Qu’est-ce qui est vrai?

Propre à l’influence culturelle africaine, ce scepticisme envers l’articulation convenue de l’histoire de l’art imprègne aussi le projet de la vidéaste Jenn Nkiru («Out/side of time»), une artiste et metteuse en scène d’origine nigériane, qui a grandi à Londres et est devenue célèbre par des vidéos pour Beyoncé: au lieu d’une table, elle a assemblé un cube fait d’écrans. Les films montrent des reconstitutions de la vie d’une famille à Seneca Village, mêlées d’archives du 19e siècle et de dérangeantes images d’une créature hurlante. L’amalgame des réalités se retrouve à la fois dans la forme du meuble – dont les éléments, bien qu’équipés de techniques dernier cri, renvoient à l’esthétique des années 1960 – que dans le propos des films projetés.

Face à cette appréhension différente de la vérité et du récit, les autres period rooms, qui sont de fait aussi composées d’éléments fictionnels et historiques, apparaissent sous un nouveau jour sans même que cela soit explicité ou thématisé.

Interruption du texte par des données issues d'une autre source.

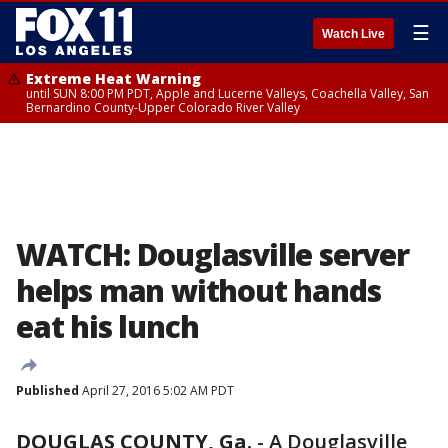
☰
Watch Live
Extreme Heat Warning
until SUN 8:00 PM PDT, Apple and Lucerne Valleys, Coachella Valley, San
Bernardino County-Upper Colorado River Valley
WATCH: Douglasville server
helps man without hands
eat his lunch
Published
April 27, 2016 5:02 AM PDT
DOUGLAS COUNTY, Ga.
-
A Douglasville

Par la remise en question de l’approche jusqu’ici réservée aux images iconiques de la culture nationale américaine, le Metropolitan Museum apporte sa contribution au débat sur l’intégration de la population noire d’Amérique et les réparations qui lui sont dues. L’installation ne saurait effacer le traitement ignoble jadis appliqué aux personnes habitant Seneca Village, mais elle mérite d’être saluée comme un symbole d’ouverture sur ce sombre chapitre historique.